Vielen Dank im Voraus!
mfg,Tommy


----------



## Sindbad1983 (3. Okt 2004)

Oh..das hab ich vergessen:

circle1.addMouseListener(this);

aber jetzt hab ich das Problem, dass der Kreis schon rot wird, sobald ich mit der Maus ins Applet fahre....ich möcht aber, dass der Kreis erst sein Farbe ändert, wenn ich tatsächlich im Kreis bin!
Hmm..vielleicht kennt sich da wer aus!?!
Danke


----------



## L-ectron-X (3. Okt 2004)

In diesem Fall müsste die Mouse-Methode in Circle implementiert werden, weil sich ja was tun soll, wenn die Maus in den Kreis bewegt wird.

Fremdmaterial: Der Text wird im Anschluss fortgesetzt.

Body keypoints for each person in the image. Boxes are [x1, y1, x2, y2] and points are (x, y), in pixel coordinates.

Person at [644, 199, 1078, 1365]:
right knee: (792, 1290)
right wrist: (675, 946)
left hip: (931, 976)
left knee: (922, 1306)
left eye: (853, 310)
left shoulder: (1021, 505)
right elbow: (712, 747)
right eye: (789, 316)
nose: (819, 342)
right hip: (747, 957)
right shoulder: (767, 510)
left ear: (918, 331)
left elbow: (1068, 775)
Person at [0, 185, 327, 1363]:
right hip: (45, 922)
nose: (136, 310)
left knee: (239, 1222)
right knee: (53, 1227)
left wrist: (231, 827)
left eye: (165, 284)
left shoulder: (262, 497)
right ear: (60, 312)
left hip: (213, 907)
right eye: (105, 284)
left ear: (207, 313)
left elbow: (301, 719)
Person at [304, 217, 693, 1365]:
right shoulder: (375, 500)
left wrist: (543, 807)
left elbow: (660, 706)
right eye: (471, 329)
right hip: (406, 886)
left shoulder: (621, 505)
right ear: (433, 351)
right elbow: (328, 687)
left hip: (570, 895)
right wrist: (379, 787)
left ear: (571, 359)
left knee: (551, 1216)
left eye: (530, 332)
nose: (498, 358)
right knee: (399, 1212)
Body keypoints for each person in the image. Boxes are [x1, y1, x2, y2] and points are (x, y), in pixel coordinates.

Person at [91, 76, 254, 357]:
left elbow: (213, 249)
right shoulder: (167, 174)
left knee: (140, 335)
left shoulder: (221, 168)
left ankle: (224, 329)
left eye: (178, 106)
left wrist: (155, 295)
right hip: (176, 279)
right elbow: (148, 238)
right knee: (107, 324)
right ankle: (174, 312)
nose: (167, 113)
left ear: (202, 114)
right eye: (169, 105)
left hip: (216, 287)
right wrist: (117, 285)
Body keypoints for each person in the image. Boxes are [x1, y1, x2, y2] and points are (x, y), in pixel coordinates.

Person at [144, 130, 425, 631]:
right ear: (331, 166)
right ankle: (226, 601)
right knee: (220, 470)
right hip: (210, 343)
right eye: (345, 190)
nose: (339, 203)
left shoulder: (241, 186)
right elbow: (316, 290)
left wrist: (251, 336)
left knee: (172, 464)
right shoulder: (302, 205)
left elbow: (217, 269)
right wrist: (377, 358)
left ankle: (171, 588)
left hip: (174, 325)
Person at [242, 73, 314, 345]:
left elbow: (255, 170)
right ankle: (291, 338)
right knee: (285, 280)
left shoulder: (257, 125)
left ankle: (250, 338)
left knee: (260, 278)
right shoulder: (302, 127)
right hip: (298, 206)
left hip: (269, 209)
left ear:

Derzeit hört der MouseListener aber nur auf Ereignisse im gesamtem Applet.


----------



## Illuvatar (4. Okt 2004)

Du kannst einen MouseMotionListener implementieren, in den Methoden berechnen ob der Cursor im Kreis ist (frag Beni) und dann rotfärben.


----------



## Sindbad1983 (4. Okt 2004)

Aber wie soll das gehn?
Ich brauch ja den MouseListener in der Klasse Maus, weil ich circle1.addMouseListener(this) sagen muss!
Und sobald ich implements MouseListener schreib, muss ich alle Methoden( mouseEntered....) in der Klasse Maus hinzufügen!
Also wie soll ich dann diese Methode in Circle schreiben?
Oder muss ich dort auch alle Methoden reinschreiben und dort die Methoden implementieren?
Oder brauch ich eine dritte Klasse?
Oh..ich glaub ich hab ein kleine Verständnisproblem! :-(


----------



## Illuvatar (4. Okt 2004)

Du ersetzt den MuoseListener durch den MouseMotionListener. Da musst du dann andere Methoden überschreiben, nämlich mouseMoved und mouseDragged.
Und bei einem Event nimmst du die Koordinaten und berechnest, ob es innerhalb von dem Kreis ist.


----------